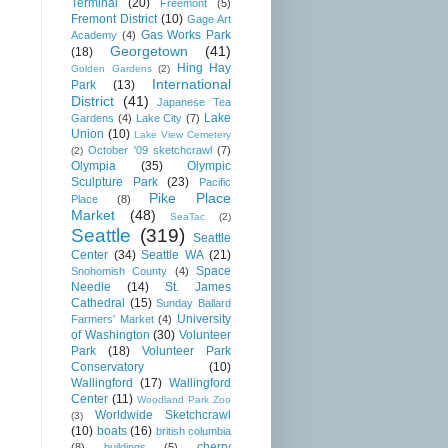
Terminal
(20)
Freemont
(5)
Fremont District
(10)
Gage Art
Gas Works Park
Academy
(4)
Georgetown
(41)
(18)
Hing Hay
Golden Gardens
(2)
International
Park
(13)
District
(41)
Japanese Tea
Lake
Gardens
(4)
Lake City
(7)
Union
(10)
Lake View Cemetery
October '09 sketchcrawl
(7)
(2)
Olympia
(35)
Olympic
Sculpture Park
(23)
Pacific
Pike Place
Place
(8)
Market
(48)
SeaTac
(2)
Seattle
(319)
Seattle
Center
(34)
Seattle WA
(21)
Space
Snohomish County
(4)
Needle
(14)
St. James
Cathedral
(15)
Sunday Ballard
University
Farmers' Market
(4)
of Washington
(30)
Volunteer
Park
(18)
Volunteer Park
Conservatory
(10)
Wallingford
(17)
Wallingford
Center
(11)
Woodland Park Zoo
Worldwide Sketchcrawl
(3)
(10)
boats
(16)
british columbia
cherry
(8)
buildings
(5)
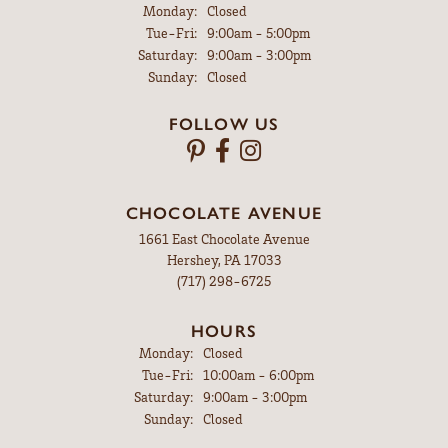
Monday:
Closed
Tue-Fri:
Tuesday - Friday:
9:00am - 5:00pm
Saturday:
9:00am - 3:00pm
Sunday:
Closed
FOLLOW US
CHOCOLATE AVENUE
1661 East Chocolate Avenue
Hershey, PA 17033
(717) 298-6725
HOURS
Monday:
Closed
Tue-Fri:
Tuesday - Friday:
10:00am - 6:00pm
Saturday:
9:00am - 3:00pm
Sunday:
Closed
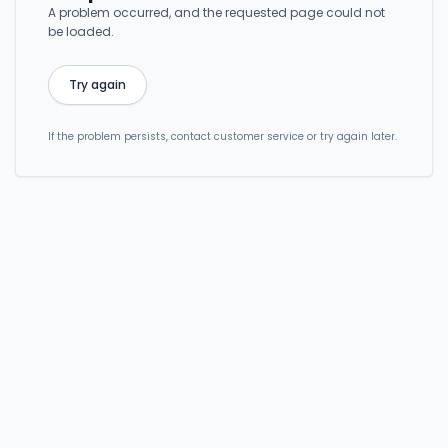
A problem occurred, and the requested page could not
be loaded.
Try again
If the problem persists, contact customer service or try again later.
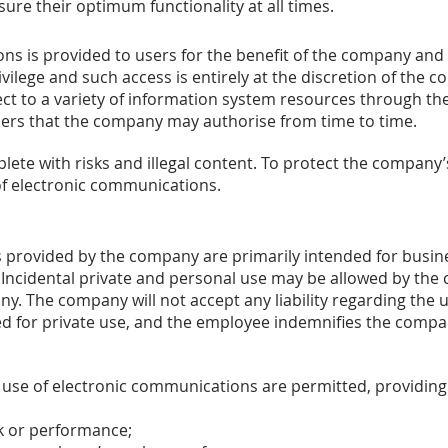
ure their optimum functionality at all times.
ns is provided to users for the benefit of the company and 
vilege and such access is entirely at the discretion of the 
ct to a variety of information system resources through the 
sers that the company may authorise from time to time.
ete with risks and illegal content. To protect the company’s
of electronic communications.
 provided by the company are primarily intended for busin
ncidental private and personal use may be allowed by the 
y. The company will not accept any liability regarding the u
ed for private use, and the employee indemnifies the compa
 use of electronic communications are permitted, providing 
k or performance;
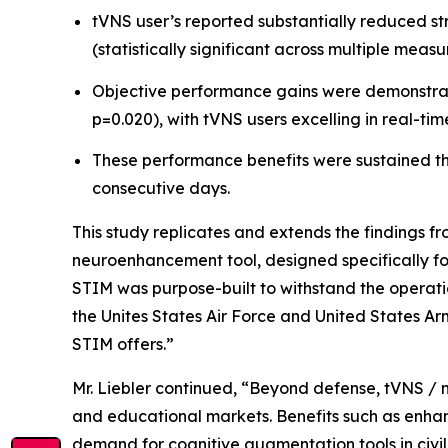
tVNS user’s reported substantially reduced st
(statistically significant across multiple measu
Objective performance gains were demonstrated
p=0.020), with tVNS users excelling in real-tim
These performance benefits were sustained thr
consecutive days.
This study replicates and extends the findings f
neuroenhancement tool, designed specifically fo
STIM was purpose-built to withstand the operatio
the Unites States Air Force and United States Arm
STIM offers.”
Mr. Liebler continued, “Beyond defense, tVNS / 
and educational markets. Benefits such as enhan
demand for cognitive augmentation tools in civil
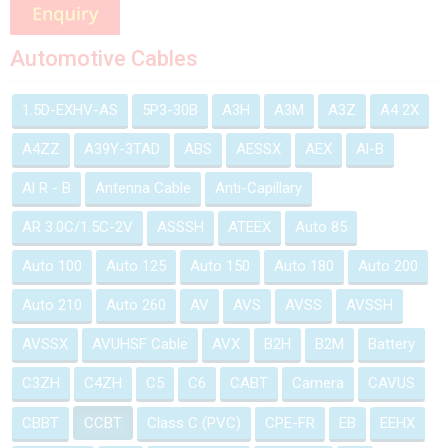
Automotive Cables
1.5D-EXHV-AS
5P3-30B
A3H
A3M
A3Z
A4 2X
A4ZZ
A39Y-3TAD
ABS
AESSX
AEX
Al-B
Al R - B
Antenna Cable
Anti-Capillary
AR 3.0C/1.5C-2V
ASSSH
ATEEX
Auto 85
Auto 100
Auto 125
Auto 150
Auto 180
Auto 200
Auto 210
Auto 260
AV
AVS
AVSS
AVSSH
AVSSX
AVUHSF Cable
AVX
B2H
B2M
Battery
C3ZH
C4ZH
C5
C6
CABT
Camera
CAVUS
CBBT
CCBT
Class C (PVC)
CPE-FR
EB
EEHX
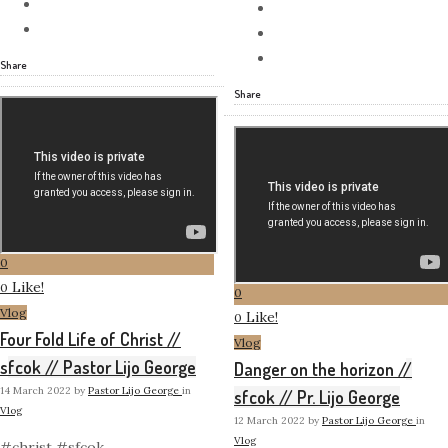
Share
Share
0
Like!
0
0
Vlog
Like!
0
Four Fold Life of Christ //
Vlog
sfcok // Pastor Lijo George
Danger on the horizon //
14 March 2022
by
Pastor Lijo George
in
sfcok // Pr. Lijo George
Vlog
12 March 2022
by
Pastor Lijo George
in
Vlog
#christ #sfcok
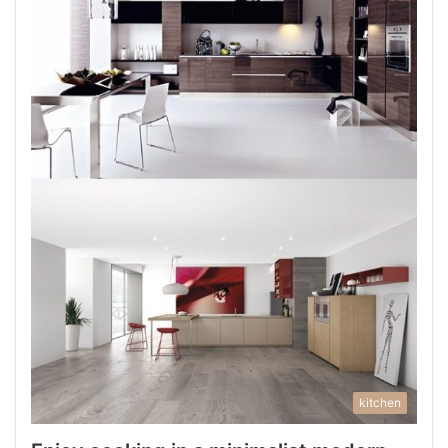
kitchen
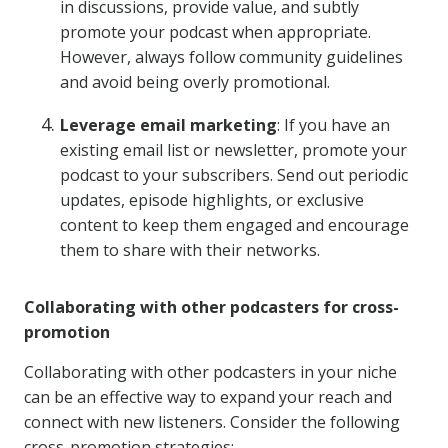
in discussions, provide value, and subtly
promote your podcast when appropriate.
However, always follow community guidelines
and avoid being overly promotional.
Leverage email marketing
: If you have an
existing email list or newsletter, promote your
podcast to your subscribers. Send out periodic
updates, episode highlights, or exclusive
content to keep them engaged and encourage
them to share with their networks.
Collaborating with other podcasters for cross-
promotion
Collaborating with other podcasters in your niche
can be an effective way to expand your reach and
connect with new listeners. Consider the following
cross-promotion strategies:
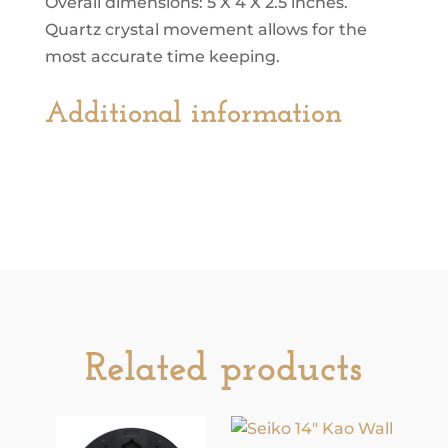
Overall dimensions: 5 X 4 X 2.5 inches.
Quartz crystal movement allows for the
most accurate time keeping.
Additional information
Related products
==================================================
What is needed -> Reproduce word for word all of the text read from the records above, omitting the pictures.

Reply ->
Terminal
(20)
Freemont
(5)
Fremont District
(10)
Gage Art
Gas Works Park
Academy
(4)
Georgetown
(41)
(18)
Hing Hay
Golden Gardens
(2)
International
Park
(13)
District
(41)
Japanese Tea
Lake
Gardens
(4)
Lake City
(7)
Union
(10)
Lake View Cemetery
October '09 sketchcrawl
(7)
(2)
Olympia
(35)
Olympic
Sculpture Park
(23)
Pacific
Pike Place
Place
(8)
Market
(48)
SeaTac
(2)
Seattle
(319)
Seattle
Center
(34)
Seattle WA
(21)
Space
Snohomish County
(4)
Needle
(14)
St. James
Cathedral
(15)
Sunday Ballard
University
Farmers' Market
(4)
of Washington
(30)
Volunteer
Park
(18)
Volunteer Park
Conservatory
(10)
Wallingford
(17)
Wallingford
Center
(11)
Woodland Park Zoo
Worldwide Sketchcrawl
(3)
(10)
boats
(16)
british columbia
cherry
(8)
buildings
(5)
Monday:
Closed
Tue-Fri:
Tuesday - Friday:
9:00am - 5:00pm
Saturday:
9:00am - 3:00pm
Sunday:
Closed
FOLLOW US
CHOCOLATE AVENUE
1661 East Chocolate Avenue
Hershey, PA 17033
(717) 298-6725
HOURS
Monday:
Closed
Tue-Fri:
Tuesday - Friday:
10:00am - 6:00pm
Saturday:
9:00am - 3:00pm
Sunday:
Closed
A problem occurred, and the requested page could not
be loaded.
Try again
If the problem persists, contact customer service or try again later.
ure their optimum functionality at all times.
ns is provided to users for the benefit of the company and 
vilege and such access is entirely at the discretion of the 
ct to a variety of information system resources through the 
sers that the company may authorise from time to time.
ete with risks and illegal content. To protect the company’s
of electronic communications.
 provided by the company are primarily intended for busin
ncidental private and personal use may be allowed by the 
y. The company will not accept any liability regarding the u
ed for private use, and the employee indemnifies the compa
 use of electronic communications are permitted, providing 
k or performance;
tVNS user’s reported substantially reduced st
(statistically significant across multiple measu
Objective performance gains were demonstrated
p=0.020), with tVNS users excelling in real-tim
These performance benefits were sustained thr
consecutive days.
This study replicates and extends the findings f
neuroenhancement tool, designed specifically fo
STIM was purpose-built to withstand the operatio
the Unites States Air Force and United States Arm
STIM offers.”
Mr. Liebler continued, “Beyond defense, tVNS / 
and educational markets. Benefits such as enhan
demand for cognitive augmentation tools in civil
Automotive Cables
1.5D-EXHV-AS
5P3-30B
A3H
A3M
A3Z
A4 2X
A4ZZ
A39Y-3TAD
ABS
AESSX
AEX
Al-B
Al R - B
Antenna Cable
Anti-Capillary
AR 3.0C/1.5C-2V
ASSSH
ATEEX
Auto 85
Auto 100
Auto 125
Auto 150
Auto 180
Auto 200
Auto 210
Auto 260
AV
AVS
AVSS
AVSSH
AVSSX
AVUHSF Cable
AVX
B2H
B2M
Battery
C3ZH
C4ZH
C5
C6
CABT
Camera
CAVUS
CBBT
CCBT
Class C (PVC)
CPE-FR
EB
EEHX
Share
Share
0
Like!
0
0
Vlog
Like!
0
Four Fold Life of Christ //
Vlog
sfcok // Pastor Lijo George
Danger on the horizon //
14 March 2022
by
Pastor Lijo George
in
sfcok // Pr. Lijo George
Vlog
12 March 2022
by
Pastor Lijo George
in
Vlog
#christ #sfcok
kitchen
in discussions, provide value, and subtly
promote your podcast when appropriate.
However, always follow community guidelines
and avoid being overly promotional.
Leverage email marketing
: If you have an
existing email list or newsletter, promote your
podcast to your subscribers. Send out periodic
updates, episode highlights, or exclusive
content to keep them engaged and encourage
them to share with their networks.
Collaborating with other podcasters for cross-
promotion
Collaborating with other podcasters in your niche
can be an effective way to expand your reach and
connect with new listeners. Consider the following
cross-promotion strategies:
Overall dimensions: 5 X 4 X 2.5 inches.
Quartz crystal movement allows for the
most accurate time keeping.
Additional information
Related products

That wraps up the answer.